Conveyancing instructions have registered a sharp rise since last week’s widespread withdrawal of mortgage products, according to conveybuddy.
The conveyancing distributor said that brokers rushed to secure deals for clients ahead of their removal.
conveybuddy recorded a 26% week-on-week increase in total instructions on its platform, which it said pointed to a shift in broker behaviour as lenders pulled a range of products and adjusted pricing. This came amid changes in market sentiment around rates and funding, in response to events in the Middle East.
The data showed the uplift was most pronounced in the remortgage space, with instructions rising by 32% week-on-week. Purchase cases also saw a notable increase, with transactional instructions up 21%.

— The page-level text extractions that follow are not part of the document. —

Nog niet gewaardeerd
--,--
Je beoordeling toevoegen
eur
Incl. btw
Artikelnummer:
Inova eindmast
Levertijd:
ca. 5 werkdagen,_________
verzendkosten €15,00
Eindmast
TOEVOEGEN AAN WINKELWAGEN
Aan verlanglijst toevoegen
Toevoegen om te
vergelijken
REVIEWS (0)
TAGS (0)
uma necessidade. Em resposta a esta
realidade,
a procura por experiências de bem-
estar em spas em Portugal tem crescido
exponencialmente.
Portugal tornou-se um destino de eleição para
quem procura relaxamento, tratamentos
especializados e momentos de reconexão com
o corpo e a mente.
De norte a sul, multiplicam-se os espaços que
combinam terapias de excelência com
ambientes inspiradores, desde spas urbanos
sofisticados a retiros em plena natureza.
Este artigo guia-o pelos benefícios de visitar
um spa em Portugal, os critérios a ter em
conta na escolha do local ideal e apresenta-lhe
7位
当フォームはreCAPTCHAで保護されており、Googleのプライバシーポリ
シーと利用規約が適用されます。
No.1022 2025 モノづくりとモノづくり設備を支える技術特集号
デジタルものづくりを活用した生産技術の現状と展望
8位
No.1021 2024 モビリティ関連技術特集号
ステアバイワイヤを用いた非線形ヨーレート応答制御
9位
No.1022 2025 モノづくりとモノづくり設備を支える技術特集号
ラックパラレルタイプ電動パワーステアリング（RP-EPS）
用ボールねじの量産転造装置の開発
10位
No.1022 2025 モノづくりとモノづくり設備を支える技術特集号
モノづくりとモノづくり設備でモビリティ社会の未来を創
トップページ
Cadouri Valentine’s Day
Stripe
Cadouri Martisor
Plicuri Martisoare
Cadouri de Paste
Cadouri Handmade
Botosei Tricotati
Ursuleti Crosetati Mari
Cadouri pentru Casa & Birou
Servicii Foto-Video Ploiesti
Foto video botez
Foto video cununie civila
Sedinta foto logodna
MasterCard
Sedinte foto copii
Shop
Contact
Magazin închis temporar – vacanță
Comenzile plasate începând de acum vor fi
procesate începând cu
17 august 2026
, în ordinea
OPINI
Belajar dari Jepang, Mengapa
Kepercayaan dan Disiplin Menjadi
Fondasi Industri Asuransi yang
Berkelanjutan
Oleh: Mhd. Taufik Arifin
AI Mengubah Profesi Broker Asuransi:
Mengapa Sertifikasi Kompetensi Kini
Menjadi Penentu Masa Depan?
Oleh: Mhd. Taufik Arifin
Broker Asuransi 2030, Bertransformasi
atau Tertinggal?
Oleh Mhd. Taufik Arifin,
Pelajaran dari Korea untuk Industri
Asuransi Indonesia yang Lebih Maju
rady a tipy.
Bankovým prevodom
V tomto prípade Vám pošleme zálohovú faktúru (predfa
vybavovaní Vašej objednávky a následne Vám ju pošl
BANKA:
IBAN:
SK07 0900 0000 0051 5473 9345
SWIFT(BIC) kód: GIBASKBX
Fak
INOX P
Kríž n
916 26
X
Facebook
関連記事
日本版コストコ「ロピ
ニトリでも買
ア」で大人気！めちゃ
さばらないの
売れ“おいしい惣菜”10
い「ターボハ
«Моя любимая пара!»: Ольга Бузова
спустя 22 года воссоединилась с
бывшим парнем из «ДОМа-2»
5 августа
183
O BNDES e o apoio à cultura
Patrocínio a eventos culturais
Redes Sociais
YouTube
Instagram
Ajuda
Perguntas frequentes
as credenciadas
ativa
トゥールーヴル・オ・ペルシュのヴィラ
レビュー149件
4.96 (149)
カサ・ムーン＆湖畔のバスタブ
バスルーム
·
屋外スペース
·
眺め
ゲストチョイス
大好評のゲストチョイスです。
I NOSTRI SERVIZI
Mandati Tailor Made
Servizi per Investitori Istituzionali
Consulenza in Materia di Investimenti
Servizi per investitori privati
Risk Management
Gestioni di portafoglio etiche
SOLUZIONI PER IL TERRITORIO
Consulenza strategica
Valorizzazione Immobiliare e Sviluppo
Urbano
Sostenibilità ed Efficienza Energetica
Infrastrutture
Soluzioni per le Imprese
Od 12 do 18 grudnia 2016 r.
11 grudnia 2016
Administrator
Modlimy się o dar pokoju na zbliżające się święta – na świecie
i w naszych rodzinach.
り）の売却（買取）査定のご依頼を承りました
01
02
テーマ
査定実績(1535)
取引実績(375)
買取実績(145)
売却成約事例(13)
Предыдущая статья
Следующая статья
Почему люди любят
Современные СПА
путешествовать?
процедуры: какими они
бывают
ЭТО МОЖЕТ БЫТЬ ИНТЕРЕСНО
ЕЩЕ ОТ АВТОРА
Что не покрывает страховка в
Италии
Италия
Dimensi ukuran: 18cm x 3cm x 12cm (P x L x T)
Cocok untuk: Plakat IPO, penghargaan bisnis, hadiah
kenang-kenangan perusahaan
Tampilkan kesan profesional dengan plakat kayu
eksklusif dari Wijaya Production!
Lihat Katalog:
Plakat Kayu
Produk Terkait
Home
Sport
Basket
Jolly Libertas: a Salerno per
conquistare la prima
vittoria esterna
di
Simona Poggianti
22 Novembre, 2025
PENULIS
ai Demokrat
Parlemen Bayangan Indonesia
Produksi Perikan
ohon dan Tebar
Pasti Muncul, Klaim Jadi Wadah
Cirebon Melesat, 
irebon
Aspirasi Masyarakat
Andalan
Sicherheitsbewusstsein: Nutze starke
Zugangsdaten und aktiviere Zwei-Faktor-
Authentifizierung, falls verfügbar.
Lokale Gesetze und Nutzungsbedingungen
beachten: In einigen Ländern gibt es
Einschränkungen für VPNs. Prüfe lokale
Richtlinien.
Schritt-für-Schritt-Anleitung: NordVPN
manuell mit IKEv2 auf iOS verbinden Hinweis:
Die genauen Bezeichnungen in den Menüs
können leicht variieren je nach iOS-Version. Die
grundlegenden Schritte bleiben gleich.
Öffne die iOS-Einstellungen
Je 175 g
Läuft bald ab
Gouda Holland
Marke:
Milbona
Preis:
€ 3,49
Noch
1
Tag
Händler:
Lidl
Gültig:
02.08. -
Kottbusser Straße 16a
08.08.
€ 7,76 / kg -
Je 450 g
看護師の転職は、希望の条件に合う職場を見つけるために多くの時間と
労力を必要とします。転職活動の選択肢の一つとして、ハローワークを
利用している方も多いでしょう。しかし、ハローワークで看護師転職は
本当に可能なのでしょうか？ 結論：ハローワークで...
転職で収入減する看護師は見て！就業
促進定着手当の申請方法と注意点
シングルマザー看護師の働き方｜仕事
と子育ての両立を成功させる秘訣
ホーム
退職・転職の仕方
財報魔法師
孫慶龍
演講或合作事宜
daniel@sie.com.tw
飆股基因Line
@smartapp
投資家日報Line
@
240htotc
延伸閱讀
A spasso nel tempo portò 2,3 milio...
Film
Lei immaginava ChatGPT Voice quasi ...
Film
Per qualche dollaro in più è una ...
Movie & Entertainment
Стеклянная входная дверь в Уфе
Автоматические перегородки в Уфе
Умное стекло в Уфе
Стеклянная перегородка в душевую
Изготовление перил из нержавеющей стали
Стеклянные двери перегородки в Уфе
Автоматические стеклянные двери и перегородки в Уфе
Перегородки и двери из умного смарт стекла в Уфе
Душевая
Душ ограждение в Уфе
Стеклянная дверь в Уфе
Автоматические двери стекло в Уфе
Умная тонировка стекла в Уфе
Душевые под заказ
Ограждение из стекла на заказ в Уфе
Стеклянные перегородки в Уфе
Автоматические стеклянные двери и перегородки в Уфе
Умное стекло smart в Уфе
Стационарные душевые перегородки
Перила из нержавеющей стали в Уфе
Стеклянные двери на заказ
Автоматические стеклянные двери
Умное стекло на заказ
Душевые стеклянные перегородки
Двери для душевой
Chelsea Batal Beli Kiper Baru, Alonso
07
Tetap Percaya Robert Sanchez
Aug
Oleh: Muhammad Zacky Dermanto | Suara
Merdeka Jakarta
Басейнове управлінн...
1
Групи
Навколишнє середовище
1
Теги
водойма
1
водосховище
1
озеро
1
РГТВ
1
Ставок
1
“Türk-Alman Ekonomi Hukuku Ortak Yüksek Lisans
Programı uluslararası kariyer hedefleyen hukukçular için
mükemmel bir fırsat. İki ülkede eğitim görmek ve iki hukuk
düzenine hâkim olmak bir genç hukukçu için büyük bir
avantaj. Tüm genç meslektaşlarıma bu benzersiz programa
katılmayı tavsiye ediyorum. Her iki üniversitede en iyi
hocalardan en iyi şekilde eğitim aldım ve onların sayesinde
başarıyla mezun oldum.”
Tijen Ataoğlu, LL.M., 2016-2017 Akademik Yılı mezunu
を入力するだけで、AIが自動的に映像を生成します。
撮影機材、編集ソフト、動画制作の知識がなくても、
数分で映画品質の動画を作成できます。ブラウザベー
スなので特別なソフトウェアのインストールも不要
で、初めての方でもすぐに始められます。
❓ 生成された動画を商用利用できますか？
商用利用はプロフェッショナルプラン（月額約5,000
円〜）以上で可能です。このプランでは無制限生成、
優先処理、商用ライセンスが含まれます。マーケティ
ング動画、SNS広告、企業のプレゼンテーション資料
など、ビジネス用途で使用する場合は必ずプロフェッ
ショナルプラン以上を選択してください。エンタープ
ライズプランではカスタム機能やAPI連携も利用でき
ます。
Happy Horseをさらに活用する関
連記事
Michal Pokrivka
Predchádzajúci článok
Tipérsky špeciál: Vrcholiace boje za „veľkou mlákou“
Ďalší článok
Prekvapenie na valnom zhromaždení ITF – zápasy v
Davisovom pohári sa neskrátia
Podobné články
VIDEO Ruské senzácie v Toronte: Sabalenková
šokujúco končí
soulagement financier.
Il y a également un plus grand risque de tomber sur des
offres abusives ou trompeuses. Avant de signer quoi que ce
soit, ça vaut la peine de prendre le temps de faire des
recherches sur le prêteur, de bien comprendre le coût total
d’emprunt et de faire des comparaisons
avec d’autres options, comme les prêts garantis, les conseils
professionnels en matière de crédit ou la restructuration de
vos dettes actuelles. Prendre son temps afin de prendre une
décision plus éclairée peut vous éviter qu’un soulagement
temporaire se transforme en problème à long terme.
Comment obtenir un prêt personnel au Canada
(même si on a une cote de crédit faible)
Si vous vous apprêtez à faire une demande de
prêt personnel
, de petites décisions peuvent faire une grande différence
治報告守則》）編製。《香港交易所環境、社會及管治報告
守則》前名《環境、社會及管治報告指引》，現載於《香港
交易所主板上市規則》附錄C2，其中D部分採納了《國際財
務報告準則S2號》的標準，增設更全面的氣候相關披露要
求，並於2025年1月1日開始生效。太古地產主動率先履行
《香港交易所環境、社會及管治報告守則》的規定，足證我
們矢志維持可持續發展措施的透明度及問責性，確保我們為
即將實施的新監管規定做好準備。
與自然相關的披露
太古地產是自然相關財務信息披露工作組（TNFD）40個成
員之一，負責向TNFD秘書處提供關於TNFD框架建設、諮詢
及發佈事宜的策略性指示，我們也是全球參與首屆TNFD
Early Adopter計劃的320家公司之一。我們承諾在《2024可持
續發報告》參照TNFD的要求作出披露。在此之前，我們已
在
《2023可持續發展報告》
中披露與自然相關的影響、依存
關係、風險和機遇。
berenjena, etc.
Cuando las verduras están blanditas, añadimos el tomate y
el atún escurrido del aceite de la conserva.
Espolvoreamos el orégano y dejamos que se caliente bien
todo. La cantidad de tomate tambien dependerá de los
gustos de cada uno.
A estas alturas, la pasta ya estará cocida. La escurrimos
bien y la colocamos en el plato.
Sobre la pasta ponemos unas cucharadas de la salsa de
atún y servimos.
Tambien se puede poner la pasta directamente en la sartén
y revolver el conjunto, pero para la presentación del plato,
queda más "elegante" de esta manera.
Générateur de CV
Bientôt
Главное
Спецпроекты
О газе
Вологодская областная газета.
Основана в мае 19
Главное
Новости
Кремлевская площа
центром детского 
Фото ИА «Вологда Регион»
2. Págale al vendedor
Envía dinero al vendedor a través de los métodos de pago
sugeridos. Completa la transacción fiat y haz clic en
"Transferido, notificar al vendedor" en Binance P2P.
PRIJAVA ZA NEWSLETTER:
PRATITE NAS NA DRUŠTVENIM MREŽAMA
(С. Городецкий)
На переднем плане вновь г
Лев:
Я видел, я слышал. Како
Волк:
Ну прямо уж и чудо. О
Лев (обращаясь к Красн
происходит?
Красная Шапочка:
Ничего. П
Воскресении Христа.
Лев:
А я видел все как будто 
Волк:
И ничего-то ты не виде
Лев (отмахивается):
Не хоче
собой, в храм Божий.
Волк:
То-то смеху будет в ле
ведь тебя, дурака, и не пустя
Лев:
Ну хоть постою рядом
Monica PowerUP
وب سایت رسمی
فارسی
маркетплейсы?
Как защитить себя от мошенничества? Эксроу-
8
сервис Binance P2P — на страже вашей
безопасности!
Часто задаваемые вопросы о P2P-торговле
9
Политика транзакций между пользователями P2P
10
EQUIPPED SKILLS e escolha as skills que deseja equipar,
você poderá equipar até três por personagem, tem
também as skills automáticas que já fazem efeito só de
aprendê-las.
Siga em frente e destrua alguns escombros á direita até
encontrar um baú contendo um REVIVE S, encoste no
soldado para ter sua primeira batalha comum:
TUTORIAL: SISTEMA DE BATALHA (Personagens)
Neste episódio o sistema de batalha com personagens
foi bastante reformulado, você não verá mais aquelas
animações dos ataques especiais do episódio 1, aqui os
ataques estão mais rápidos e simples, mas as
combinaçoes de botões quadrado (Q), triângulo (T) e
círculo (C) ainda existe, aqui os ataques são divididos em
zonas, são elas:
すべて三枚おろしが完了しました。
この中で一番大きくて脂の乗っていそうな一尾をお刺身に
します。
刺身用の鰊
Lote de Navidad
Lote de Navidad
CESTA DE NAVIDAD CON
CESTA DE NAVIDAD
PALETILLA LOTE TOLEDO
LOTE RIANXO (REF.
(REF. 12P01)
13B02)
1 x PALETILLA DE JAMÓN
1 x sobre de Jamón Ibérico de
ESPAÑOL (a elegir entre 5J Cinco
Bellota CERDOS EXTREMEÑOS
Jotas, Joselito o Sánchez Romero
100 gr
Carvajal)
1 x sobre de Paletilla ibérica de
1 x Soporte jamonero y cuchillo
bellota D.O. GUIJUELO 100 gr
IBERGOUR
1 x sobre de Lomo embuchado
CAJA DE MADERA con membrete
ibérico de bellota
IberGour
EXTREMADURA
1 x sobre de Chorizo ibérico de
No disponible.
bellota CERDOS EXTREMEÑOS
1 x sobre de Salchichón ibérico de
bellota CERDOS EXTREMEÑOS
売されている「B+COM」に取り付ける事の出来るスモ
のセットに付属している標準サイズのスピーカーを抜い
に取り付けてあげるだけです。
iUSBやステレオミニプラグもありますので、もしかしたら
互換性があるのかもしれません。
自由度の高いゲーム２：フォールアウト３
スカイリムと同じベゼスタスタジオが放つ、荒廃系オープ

conveybuddy suggested that the surge was not driven by new demand entering the market, but by existing business being brought forward to meet lender deadlines. The platform said brokers ensured mortgage applications were submitted before products were withdrawn or rates increased, creating a short-term spike in activity.
“We saw a clear and immediate reaction from brokers last week as lenders began withdrawing products and repricing,” commented conveybuddy CEO, Harpal Singh. “Advisers quite rightly focused on getting mortgage applications submitted in a very short period of time, but what was equally noticeable was the immediate follow-through into conveyancing instructions.
“What this shows is that when brokers move, the rest of the process moves with them. Conveyancing isn’t an afterthought in these moments, it becomes part of the same urgency to protect the client’s position.
“This wasn’t organic growth in the market – it was a reaction to a closing window. Brokers were effectively accelerating decisions, particularly on remortgage cases where they had more control over timing. That kind of ‘now or never’ moment creates immediate pressure not just on advisers, but across the entire transaction chain, including conveyancers.”